Via Facebook et Twitter, elle a annoncé, avant le numéro un du bureau de liaison, David Govrin, la création de la Chambre de commerce israélo-marocaine en juillet, la signature d’accords entre l’université polytechnique Mohammed VI et l’université israélienne Reichman ou encore entre les fédérations marocaine et israélienne de basketball.

Cette native de Haïfa a des origines marocaines, mais aussi tunisiennes, irakiennes et kurdes. Ses grands-parents ont quitté Meknès en 1952. Elle y retourne soixante ans plus tard, sur les traces de ses ascendants. En visitant pour la première fois le village de sa famille, elle aurait découvert que le frère de son grand-père a été victime, en 1954, avec cinq autres juifs de la région, d’un crime judéophobe à Sidi Kacem. Loin d’affaiblir son identité marocaine, elle affirme que cette tragédie familiale l’a au contraire renforcée.

Ambassadrice de la culture judéo-marocaine

Dans le cadre de « Connection to Morocco », l’association qu’elle a fondée, Einat veut renforcer les liens culturels entre les deux pays. « Connection to Morocco » aide par exemple les touristes israéliens à obtenir des visas pour le Maroc, organise des délégations pédagogiques, conseille les voyageurs, ainsi que les entrepreneurs sur les subtilités du Maroc.

Einat Levi, membre du Program for Leadership in Jewish Culture de l’Institut Mandel, est aussi à la tête d’un réseau de juifs marocains dans le monde.

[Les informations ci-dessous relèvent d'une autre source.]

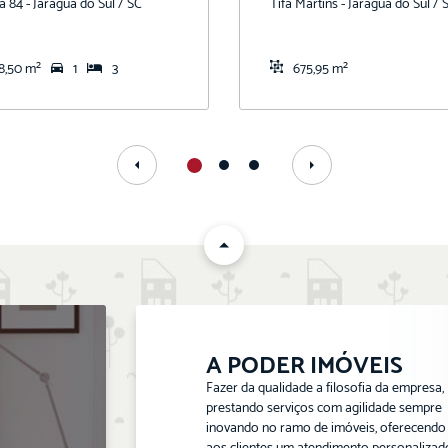
a 84 - Jaragua do Sul / SC
Tifa Martins - Jaragua do Sul / 
8,50 m²
1
3
675,95 m²
A PODER IMÓVEIS
Fazer da qualidade a filosofia da empresa,
prestando serviços com agilidade sempre
inovando no ramo de imóveis, oferecendo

Via son association et ses réseaux sociaux, elle propose des conférences sur la culture judéo-marocaine et de la documentation numérique à propos du patrimoine culturel et historique de la communauté juive marocaine.

Son projet digital “The Moroccan Jewish Story in 360”, lancé en mars 2016, rassemble désormais plus de 3 000 documents d’archives et réunit plus de 2 000 membres actifs. Il propose en outre des visites virtuelles immersives en 360° de sites du patrimoine juif marocain.

Cette communauté qui « brise les frontières traditionnelles », proclame le site, se consacre à la reconstruction d’une mémoire judéo-marocaine collective pour « panser les blessures des souvenirs perdus » et créer un pont entre cette génération immigrée et son Maroc d’origine.